Despite the identified limitations, the findings of the present study yielded new insights into the mediating effects between the predictors of urban QoL and thus have implications for supporting policy making.

4.3 Implications for Urban Management

An obvious, however important implication of this study is that urban policy makers should include the dimensions safety in public space and access to services and facilities in monitoring and evaluating the urban QoL. The two variables were confirmed as evident predictors of QoL. A second implication arises from the conclusion that spatial scope matters in relating objective and subjective indicators of QoL. For urban planning purposes, this means that the spatial stratification of objective and subjective QoL indicators offers an added value and should be applied. This could be implemented with the help of communal and regional GIS applications, already in use by many communities.
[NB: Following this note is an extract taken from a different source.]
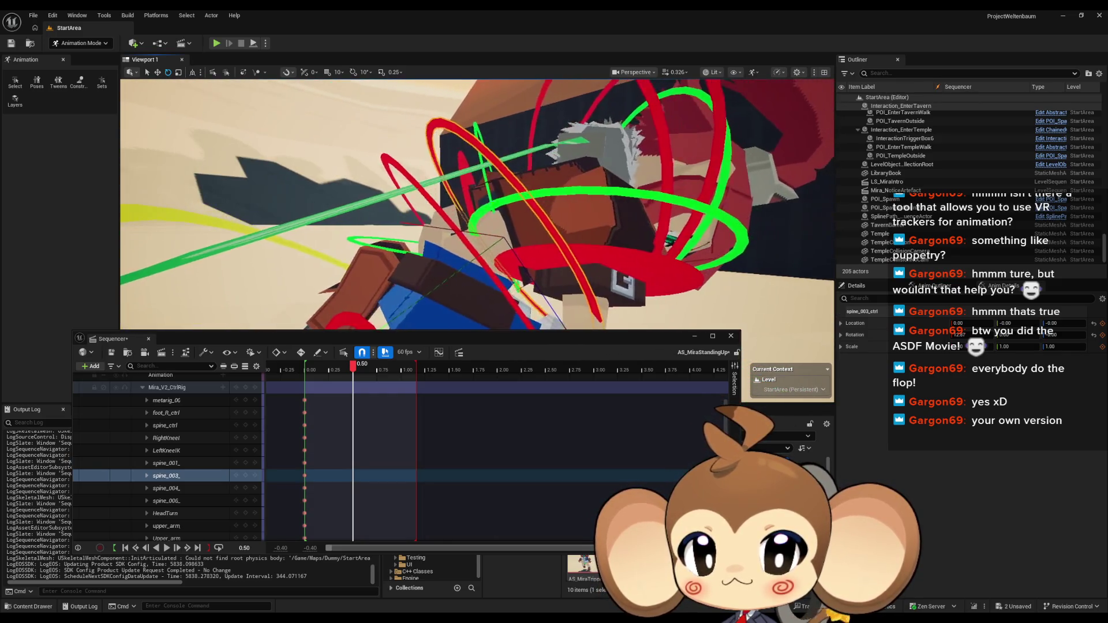
{"action": "left_click_drag", "start_coordinate": [461, 221], "coordinate": [529, 282]}
{"action": "scroll", "coordinate": [529, 283], "scroll_direction": "down", "scroll_amount": 5}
Displaying and analyzing variations in the indicators between spatial units (e.g., neighborhoods, city districts) could highlight relative differences and potentials for interventions in certain areas.
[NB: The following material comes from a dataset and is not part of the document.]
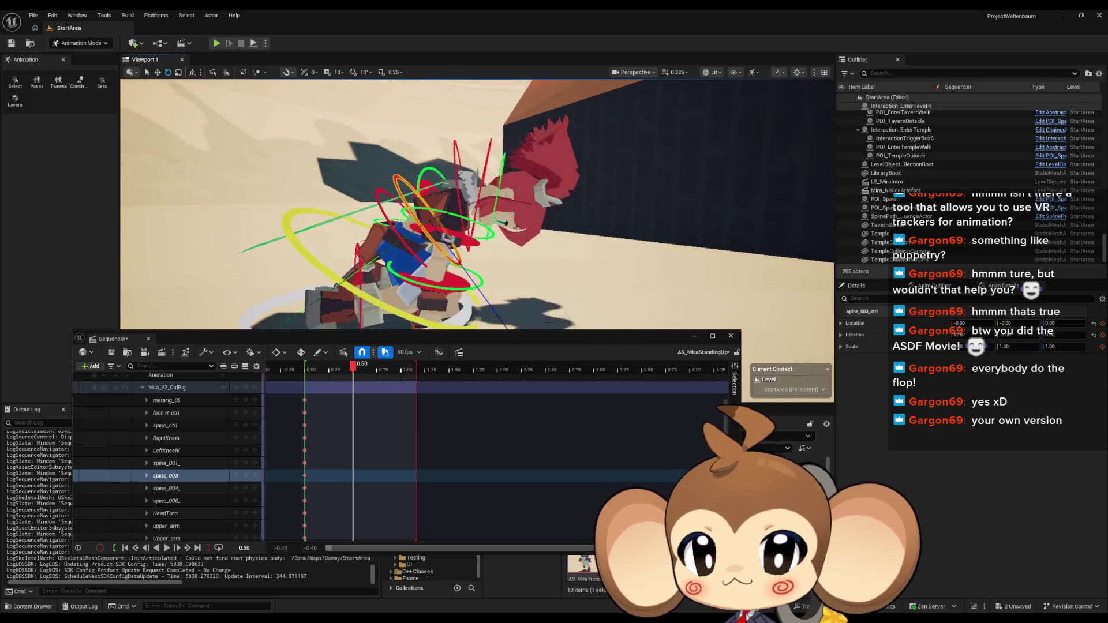
{"action": "scroll", "coordinate": [455, 239], "scroll_direction": "up", "scroll_amount": 3}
This study found weak links between objective safety and the subjective evaluations of safety but stronger significant relations between objective and perceived measures for access. In monitoring urban QoL these findings imply a necessary differentiation among domains. The subjective evaluations of access and safety in public spaces were found to be significantly related to the subjective satisfaction measure for urban QoL. This finding indicated that subjective measures are appropriate in identifying the importance of different indicators to explain satisfaction with urban living. For example, urban planners and policy makers interested in a representative public opinion about the perception of urban quality (e.g., their satisfaction in using urban spaces) should analyze residents’ evaluations of these QoL aspects, based on responses to survey scales. However, if the goal and implications are expected to provide guidance for interventions in the objective environment, then the use of subjective measures may not be appropriate because of their inconsistent pattern of correlations. Thus, in the case of evaluations of objective characteristics, weighted objective indicators might be preferable. Frameworks such as the four QoL states presented by Zapf (1984) may then help combining both, the results from objective measures and their subjective evaluations to reflect both dimensions when informing urban management. This may support urban policy makers, for instance, when choosing target areas and target groups for local social policies in cities.
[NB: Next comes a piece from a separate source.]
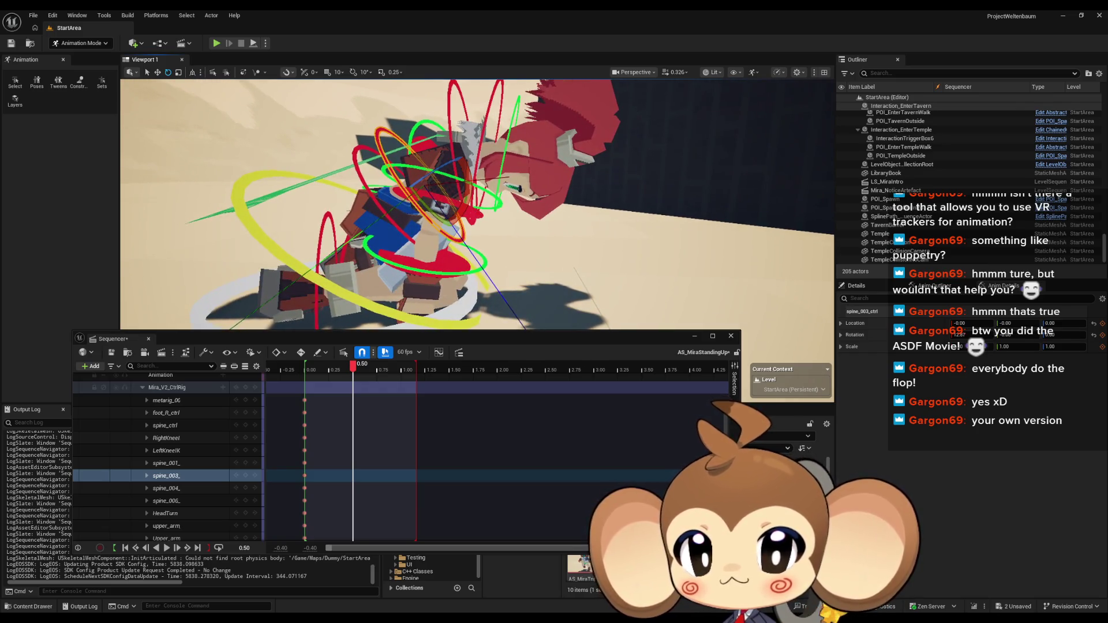
Frame the view on the right upper arm and select the right forearm control
{"action": "left_click", "coordinate": [454, 239]}
{"action": "key", "text": "f"}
Finally, another implication of this study is that its findings could support processes of participatory planning, which currently often lack appropriate representations of residential knowledge. Many processes of participatory urban planning still build on the engagement of only a few active residents (Burby 2003). Complementing their arguments with the representative measurement of perceived QoL attributes, combined with objective measures of the urban environment, would be a valid source of citizen inclusion.

In conclusion, this study contributed to the understanding of the interplay of important indicators of urban QoL. The study further specified research designs used in the scant previous research (e.g., McCrea et al. 2006) by testing safety in public spaces and urban access. The findings of the present study partly replicated and confirmed previous findings, while its new findings shed light on the relevance of spatial scale in relating objective characteristics and subjectively perceived measures of urban life. There is growing agreement in the scientific literature that objective and subjective predictors are necessary in the study of the QoL of places. Similarly, policy making with the purpose of enhancing QoL should also consider both dimensions (Cummins 2000; Liao 2009). The scientific debate about integrated measurement models of QoL has only recently spurred renewed interest (Costanza et al. 2007) and thus remains a subject of further research.